Audiência Pública do Corredor Ferroviário de SC acontece amanhã (03)

02/04/2018 - 16h34

Uma Audiência Pública será realizada na próxima terça-feira (03), no Centro de Cultura e Eventos Plínio Arlindo de Nes, em Chapecó, para debater assuntos relacionados à implantação do Corredor Ferroviário de Santa Catarina, que ligará o Oeste Catarinense ao litoral do estado.

O evento será organizado pela Valec Engenharia, Construções e Ferrovias S.A , com o objetivo de colher subsídios para o aprimoramento dos estudos técnicos da construção do Corredor Ferroviária de Santa Catarina. A sessão acontecerá das 13h às 18h.

Para o Secretário de Desenvolvimento Econômico, Marcio Sander, Chapecó ser escolhida para sediar a audiência demonstra a representatividade do município para o desenvolvimento econômico da região. Para Saner, a implantação do projeto auxiliará ainda mais no escoamento da produção da região, que já contém um grande fluxo produtivo.

Nesta etapa do projeto, ainda será realizada outra audiência pública, agendada para o dia 05 de abril, em Florianópolis, com o objetivo de apropriar o estudo.

O PROJETO

Há mais de três anos, o Governo Federal anunciou, em Chapecó, um estudo para construir a Ferrovia do Frango.

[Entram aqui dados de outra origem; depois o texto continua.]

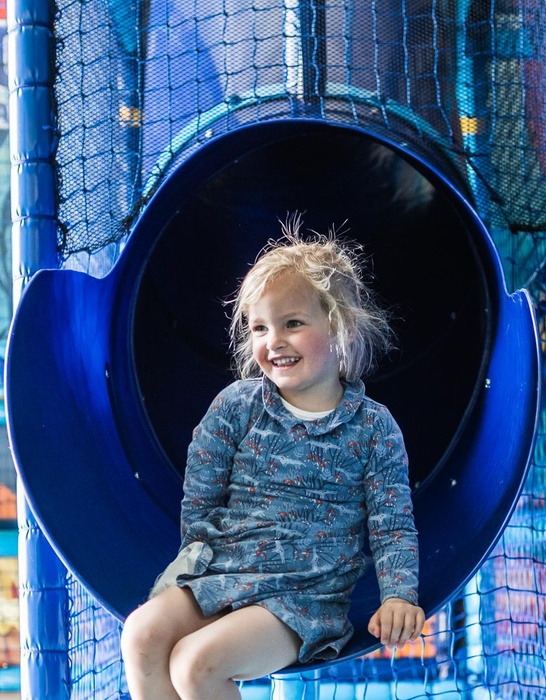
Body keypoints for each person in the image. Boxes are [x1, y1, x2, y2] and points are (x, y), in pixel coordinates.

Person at [120, 216, 424, 700]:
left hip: (302, 599)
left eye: (293, 324)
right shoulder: (238, 406)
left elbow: (392, 524)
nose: (273, 341)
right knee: (141, 635)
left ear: (338, 325)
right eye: (260, 327)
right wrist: (197, 560)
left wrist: (397, 595)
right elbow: (201, 490)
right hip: (223, 574)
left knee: (195, 665)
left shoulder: (372, 427)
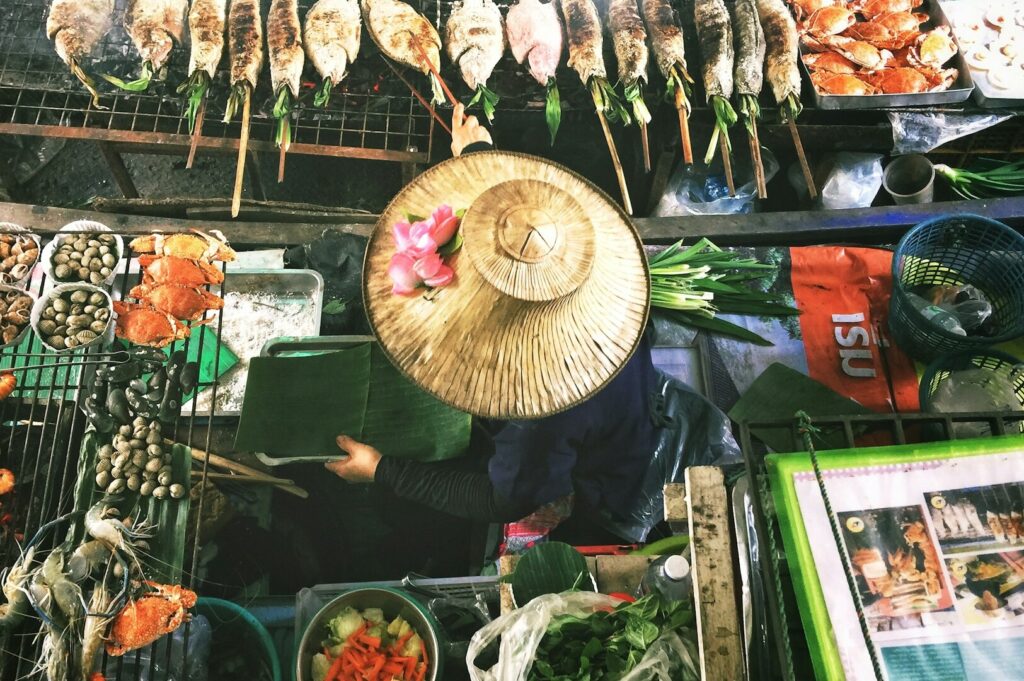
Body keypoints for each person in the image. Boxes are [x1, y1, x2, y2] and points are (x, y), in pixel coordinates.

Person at [326, 105, 737, 547]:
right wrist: (479, 154)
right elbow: (523, 237)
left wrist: (383, 470)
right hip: (628, 399)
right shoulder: (590, 263)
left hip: (621, 476)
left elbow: (501, 500)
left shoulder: (536, 410)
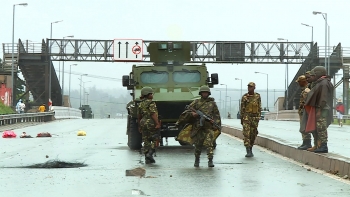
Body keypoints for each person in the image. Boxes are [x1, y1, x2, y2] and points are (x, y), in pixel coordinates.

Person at [185, 85, 221, 167]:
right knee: (198, 145)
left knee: (210, 144)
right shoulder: (196, 102)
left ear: (208, 93)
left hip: (209, 127)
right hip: (199, 127)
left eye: (206, 92)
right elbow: (187, 110)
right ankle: (197, 160)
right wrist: (193, 114)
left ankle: (210, 160)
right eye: (203, 92)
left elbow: (216, 115)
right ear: (200, 93)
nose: (205, 94)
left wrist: (216, 124)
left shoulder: (212, 104)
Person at [304, 66, 333, 153]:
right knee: (317, 127)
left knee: (321, 127)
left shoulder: (323, 83)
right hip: (321, 107)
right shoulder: (321, 82)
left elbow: (323, 98)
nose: (314, 76)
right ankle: (318, 145)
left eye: (315, 74)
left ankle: (323, 146)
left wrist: (319, 109)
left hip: (323, 108)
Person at [137, 87, 160, 164]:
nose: (152, 95)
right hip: (151, 122)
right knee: (156, 139)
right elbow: (153, 114)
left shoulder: (140, 103)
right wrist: (157, 123)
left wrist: (139, 126)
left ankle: (147, 158)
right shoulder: (151, 103)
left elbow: (139, 116)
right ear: (148, 95)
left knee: (146, 140)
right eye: (151, 94)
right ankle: (150, 154)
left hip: (143, 122)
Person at [240, 82, 261, 157]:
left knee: (253, 133)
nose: (249, 88)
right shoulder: (245, 97)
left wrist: (258, 117)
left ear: (254, 88)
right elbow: (242, 108)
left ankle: (251, 146)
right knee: (246, 133)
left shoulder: (257, 96)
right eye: (248, 87)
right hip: (247, 117)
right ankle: (248, 149)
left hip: (254, 117)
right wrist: (242, 119)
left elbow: (259, 107)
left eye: (251, 87)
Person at [296, 75, 312, 150]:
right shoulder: (305, 89)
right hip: (303, 111)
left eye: (299, 82)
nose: (299, 84)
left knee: (305, 127)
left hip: (305, 111)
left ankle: (307, 143)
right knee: (303, 127)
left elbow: (307, 101)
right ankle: (305, 142)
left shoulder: (307, 89)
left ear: (303, 81)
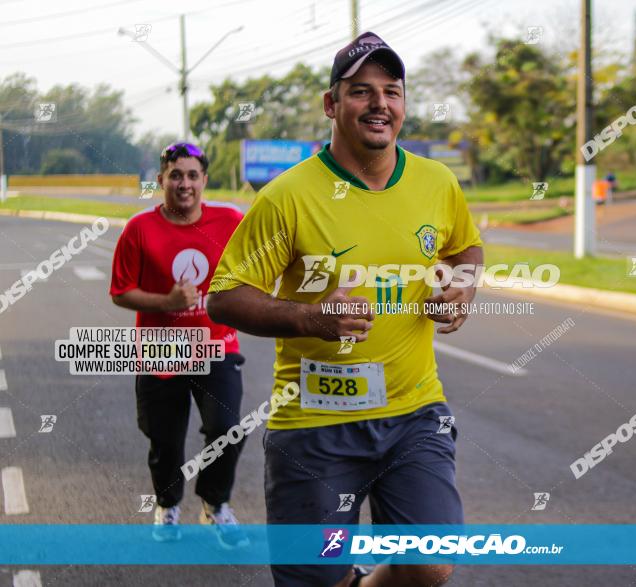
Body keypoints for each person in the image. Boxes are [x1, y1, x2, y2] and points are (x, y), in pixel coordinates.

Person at [207, 32, 483, 587]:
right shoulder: (287, 196)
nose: (380, 103)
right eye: (361, 91)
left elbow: (463, 246)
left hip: (415, 414)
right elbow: (225, 295)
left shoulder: (436, 181)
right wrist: (310, 318)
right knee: (318, 581)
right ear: (332, 105)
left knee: (428, 563)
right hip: (315, 424)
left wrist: (461, 284)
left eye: (392, 91)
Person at [110, 142, 249, 548]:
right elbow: (120, 292)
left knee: (227, 429)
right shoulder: (139, 228)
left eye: (192, 175)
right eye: (175, 175)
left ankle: (215, 504)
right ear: (161, 181)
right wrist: (167, 303)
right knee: (165, 439)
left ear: (205, 180)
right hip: (160, 349)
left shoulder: (230, 221)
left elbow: (263, 262)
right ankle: (167, 503)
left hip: (216, 346)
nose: (184, 183)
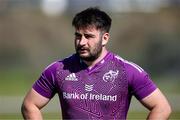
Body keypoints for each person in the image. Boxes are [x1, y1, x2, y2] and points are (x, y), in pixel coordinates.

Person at [21, 7, 171, 120]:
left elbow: (162, 107)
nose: (82, 42)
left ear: (105, 38)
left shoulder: (127, 71)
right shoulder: (58, 69)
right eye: (78, 36)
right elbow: (29, 105)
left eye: (89, 36)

De acordo com a Valec, o projeto encontra-se atualmente na fase de desenvolvimento do Estudo de Viabilidade Técnica, Econômica e Ambiental – EVTEA, que está analisando diretrizes de traçado para o Corredor Ferroviário de Santa Catarina, ligando Dionísio Cerqueira, no Oeste catarinense, à região de Itajaí, no litoral.

O principal objetivo da ferrovia é encontrar formas de escoar a produção do Oeste para os portos do estado em uma linha litorânea. Entraves entre órgãos políticos e licenças ambientais acabam dificultando o andamento do projeto.

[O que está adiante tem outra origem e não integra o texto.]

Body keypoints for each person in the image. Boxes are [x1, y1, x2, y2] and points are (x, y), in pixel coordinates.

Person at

O valor contratado para elaboração do EVTEA, Aerolevantamento Fotogramétrico e Projeto Básico de Engenharia é de aproximadamente R$ 48 milhões, dos quais foram dispendidos até o momento, R$ 3,5 milhões. No que diz respeito à construção da ferrovia, o custo previsto só será obtido após a conclusão do Projeto Básico de Engenharia, fase subsequente ao EVTEA.


ATUAL SITUAÇÃO

Segundo um estudo realizado pelo G1, em uma única unidade de uma das maiores agroindústrias do Oeste catarinense, são carregados de 40 a 45 caminhões contêineres por dia, que levam entre 20 e 25 toneladas de produtos alimentícios cada um. Todo esse carregamento precisa chegar aos portos, no litoral.

Se um caminhão deixa a empresa perto das 12h para ir ao Porto de Navegantes, no Litoral Norte, precisa atravessar o estado pela BR-282. Como às 22h os motoristas precisam parar para respeitar o período de descanso, a carga só chega ao porto no dia seguinte. São 520 quilômetros de Chapecó, no Oeste, até o porto.

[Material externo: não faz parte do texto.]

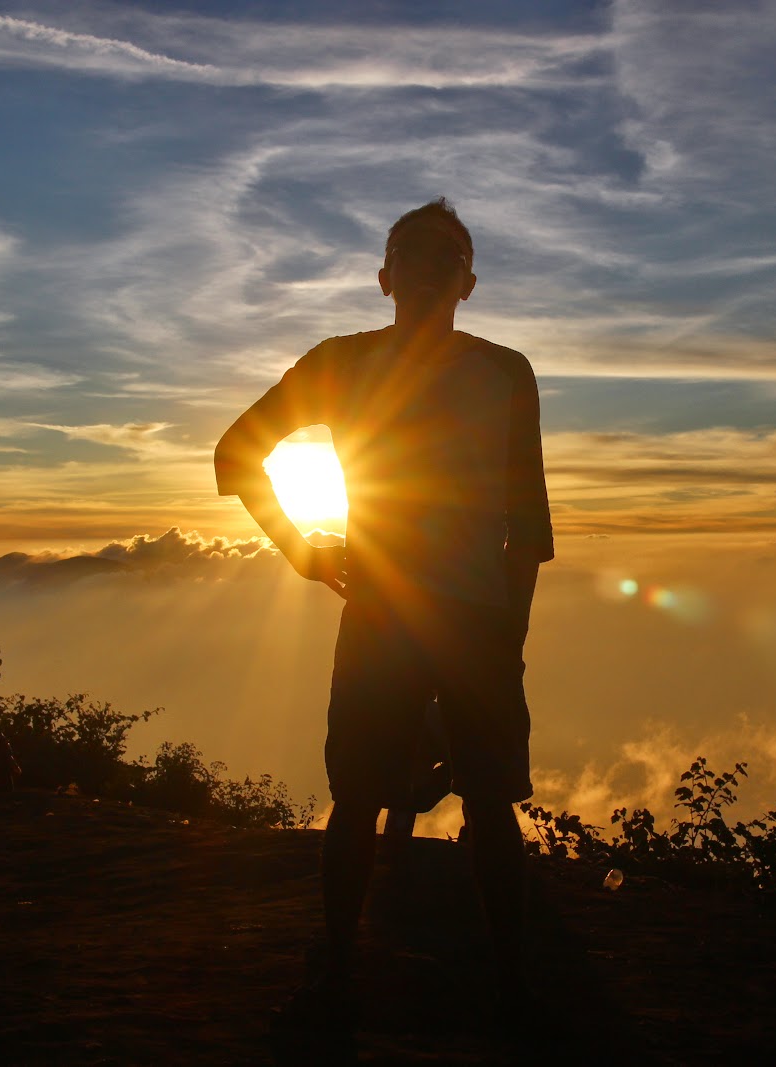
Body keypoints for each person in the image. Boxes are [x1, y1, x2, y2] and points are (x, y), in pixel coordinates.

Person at [214, 198, 553, 1026]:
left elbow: (530, 526)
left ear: (467, 281)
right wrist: (299, 550)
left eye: (445, 252)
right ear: (386, 276)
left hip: (433, 620)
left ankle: (387, 978)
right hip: (421, 618)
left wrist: (509, 631)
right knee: (398, 798)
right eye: (416, 250)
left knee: (452, 802)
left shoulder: (497, 372)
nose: (431, 263)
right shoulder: (432, 366)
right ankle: (487, 985)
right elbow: (236, 453)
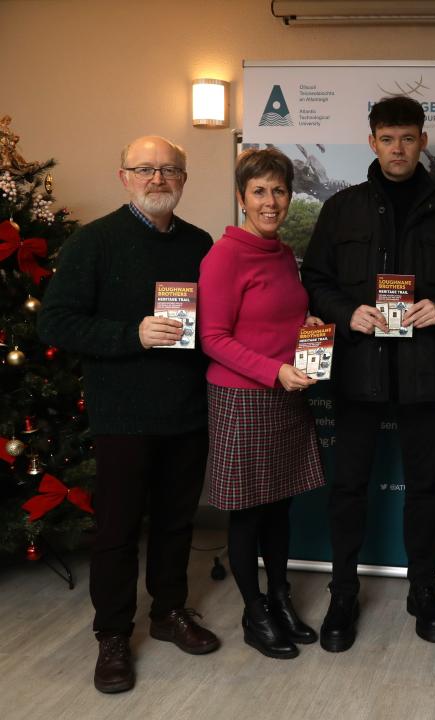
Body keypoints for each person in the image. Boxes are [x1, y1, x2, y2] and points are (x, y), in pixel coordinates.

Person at [37, 135, 219, 694]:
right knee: (117, 531)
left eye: (170, 170)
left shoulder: (199, 243)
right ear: (124, 177)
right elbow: (56, 324)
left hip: (187, 408)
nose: (158, 179)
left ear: (184, 180)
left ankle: (168, 613)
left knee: (176, 522)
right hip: (122, 414)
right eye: (146, 169)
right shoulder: (94, 243)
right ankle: (112, 635)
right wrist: (132, 333)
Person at [300, 96, 435, 651]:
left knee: (425, 489)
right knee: (348, 488)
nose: (398, 148)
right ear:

O pesquisador e engenheiro aposentado Sílvio dos Santos argumentou que haveria muitas vantagens de levar a carne em um trem. “O custo ferroviário é metade ou até um terço do rodoviário, dependendo do volume de carga que eu vou levar. Ou seja, a ferrovia realmente, em termos energéticos e de custo, é bem mais vantajosa”, finalizou.